5. Poderia falar um pouco sobre o uso de antidepressivos durante a gestação e a amamentação?

O que se sabe é que existem medicamentos bastante oportunos e que não trazem nenhum problema para a mãe nem para o bebê. Para isso é necessário a consulta com o médico, que pode avaliar e prescrever a melhor medicação para cada caso, além de avaliar se é o momento de introduzir a medicação ou não. 

Existem outras estratégias que devem ser consideradas para o acompanhamento dessas mulheres, como psicoterapia. 

De qualquer forma, é preciso saber que há medicamentos que não causam nenhum problema para a mulher e seu bebê e por isso podem ser usados.

 

6. Chorar, estar cansada, ter raiva, quer dizer que a mulher está com depressão pós-parto?

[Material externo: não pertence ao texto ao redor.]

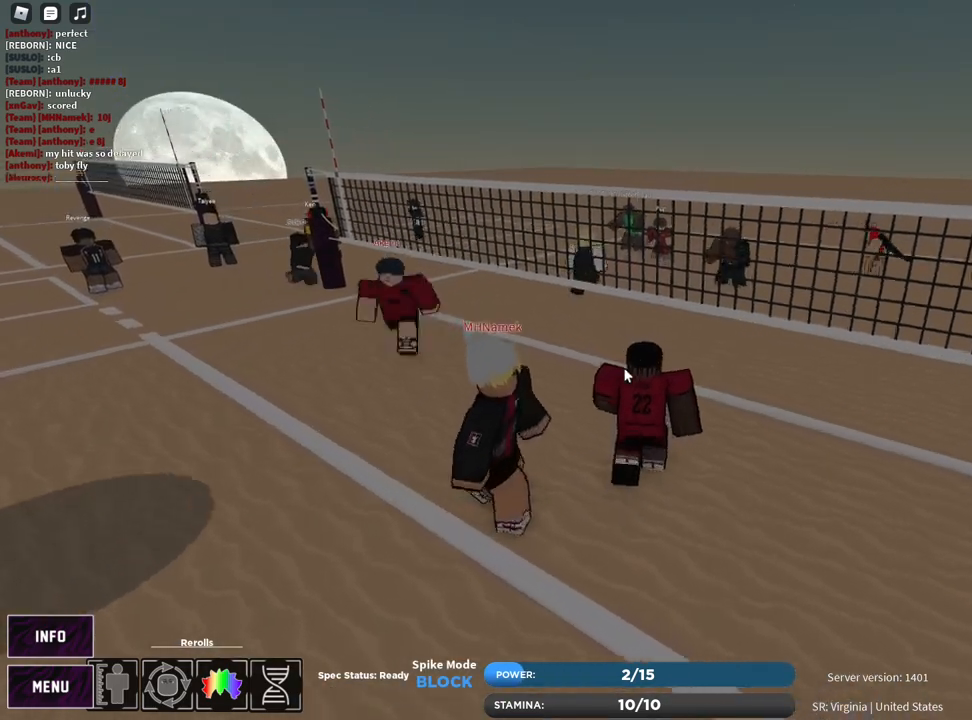
{"keys": ["d", "s", "t", "z"], "mouse": [], "events": [[33, "mouse_right", "down"], [233, "d", "down"], [233, "w", "up"], [467, "mouse_right", "up"], [483, "z", "down"], [500, "s", "down"]]}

Não necessariamente. A mulher pode apenas estar esgotada, casada ou sobrecarregada. O  fato de se estar exausta não quer dizer que esteja deprimida. 

Vale ressaltar que, se o problema se perpetua por um longo tempo, pode se desenvolver um quadro de ansiedade e depressão> Para avaliar isso é necessário contar com o auxílio de um profissional de saúde. 

Para evitar que essas coisas aconteçam, o apoio da família e do parceiro são fundamentais nesse momento. A mulher não pode e nem deve ficar sozinha achando que a tarefa de cuidar do bebê e da casa tem que ficar apenas por conta dela.

 

7. O que os pais podem fazer para favorecer o vínculo com o bebê?

Os pais podem ter uma relação que seja prazerosa, de carinho, de cuidado, que acolha e cuide do bebê, uma relação de interação, de brincadeiras e também de cuidados. Isso vale para quando for bebê ou quando a criança for maior.

 

8. Quais as consequências de uma gravidez indesejada e como os profissionais podem apoiar essas mulheres?

Uma gravidez não planejada pode ser um problema muito sério na vida de uma mulher e depende, até mesmo, da situação em que ela vive. 

Às vezes a mulher é muito jovem. Às vezes a mulher não tem um companheiro. Esses são fatores que tornam a situação ainda mais traumática. 

O profissional de saúde pode sempre ajudar a mulher apoiando, dialogando e discutindo todas as possibilidades que ela mesma apresenta para si. Ele pode ajudar a identificar quais são as saídas que ela encontra para um determinado problema que ela está apresentando. Sabe-se que a gravidez não planejada está muito associada com a depressão e ansiedade e é um problema muito sério no Brasil.